Stored items from a collection:
++++++++

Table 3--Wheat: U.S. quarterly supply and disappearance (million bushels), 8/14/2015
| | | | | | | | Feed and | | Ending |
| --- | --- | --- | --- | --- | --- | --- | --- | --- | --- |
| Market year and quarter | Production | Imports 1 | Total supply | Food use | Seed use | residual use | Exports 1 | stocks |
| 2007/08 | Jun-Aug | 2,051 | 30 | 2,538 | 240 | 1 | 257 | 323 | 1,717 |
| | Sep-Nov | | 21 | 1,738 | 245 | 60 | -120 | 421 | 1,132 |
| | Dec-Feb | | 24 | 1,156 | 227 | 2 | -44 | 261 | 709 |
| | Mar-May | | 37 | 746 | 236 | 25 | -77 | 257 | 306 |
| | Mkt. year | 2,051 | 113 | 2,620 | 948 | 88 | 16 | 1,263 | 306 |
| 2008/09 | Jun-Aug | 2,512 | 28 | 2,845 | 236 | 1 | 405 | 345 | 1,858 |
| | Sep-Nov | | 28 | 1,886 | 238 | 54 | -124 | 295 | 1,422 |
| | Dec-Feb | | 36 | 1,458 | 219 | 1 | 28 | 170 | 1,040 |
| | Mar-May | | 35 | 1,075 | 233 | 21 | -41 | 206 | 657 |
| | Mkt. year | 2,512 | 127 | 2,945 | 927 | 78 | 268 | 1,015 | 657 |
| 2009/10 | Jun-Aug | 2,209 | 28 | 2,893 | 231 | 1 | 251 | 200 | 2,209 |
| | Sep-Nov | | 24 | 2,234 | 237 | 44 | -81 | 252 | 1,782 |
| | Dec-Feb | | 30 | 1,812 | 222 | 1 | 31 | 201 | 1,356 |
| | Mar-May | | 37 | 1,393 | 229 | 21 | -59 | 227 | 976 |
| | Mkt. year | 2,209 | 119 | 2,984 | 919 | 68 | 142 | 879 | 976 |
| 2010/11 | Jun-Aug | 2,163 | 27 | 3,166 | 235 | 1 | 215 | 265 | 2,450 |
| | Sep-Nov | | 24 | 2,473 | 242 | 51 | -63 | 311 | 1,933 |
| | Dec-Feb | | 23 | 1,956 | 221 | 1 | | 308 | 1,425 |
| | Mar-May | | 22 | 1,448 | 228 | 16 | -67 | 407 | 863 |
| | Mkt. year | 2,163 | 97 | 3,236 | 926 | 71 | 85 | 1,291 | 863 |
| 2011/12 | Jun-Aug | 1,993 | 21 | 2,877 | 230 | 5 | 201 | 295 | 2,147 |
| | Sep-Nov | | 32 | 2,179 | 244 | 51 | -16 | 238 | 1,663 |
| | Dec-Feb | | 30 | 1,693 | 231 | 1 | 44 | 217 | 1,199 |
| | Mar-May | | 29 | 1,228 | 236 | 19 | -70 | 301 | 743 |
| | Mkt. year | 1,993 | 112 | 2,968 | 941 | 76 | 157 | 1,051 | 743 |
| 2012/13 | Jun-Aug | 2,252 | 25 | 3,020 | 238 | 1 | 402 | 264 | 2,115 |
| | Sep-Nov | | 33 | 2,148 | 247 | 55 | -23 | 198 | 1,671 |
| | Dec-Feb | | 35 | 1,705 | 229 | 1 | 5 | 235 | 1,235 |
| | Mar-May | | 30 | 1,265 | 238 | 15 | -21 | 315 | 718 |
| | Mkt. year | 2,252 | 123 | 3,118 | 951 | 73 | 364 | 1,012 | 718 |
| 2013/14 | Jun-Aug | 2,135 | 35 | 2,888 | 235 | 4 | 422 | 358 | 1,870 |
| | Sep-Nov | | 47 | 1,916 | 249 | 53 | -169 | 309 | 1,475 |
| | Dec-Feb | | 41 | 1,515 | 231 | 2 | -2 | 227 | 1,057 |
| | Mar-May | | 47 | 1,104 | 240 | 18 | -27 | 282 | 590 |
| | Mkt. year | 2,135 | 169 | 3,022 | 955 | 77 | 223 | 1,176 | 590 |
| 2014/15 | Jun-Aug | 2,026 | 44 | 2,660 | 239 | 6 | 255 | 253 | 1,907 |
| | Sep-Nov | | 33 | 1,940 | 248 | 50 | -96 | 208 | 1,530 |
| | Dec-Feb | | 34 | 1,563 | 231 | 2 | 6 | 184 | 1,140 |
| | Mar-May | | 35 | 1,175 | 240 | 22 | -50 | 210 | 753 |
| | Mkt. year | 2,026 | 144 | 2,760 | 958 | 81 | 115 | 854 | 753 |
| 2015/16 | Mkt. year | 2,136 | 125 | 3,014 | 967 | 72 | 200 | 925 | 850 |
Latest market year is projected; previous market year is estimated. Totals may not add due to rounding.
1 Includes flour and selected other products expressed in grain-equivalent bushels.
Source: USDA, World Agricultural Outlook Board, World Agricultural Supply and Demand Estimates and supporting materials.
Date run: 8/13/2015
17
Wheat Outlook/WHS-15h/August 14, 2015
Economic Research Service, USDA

++++++++

Beginning with the top line of the data above, output every line exactly until the one that contains "1 | stocks |", and include that one too.

Table 3--Wheat: U.S. quarterly supply and disappearance (million bushels), 8/14/2015
| | | | | | | | Feed and | | Ending |
| --- | --- | --- | --- | --- | --- | --- | --- | --- | --- |
| Market year and quarter | Production | Imports 1 | Total supply | Food use | Seed use | residual use | Exports 1 | stocks |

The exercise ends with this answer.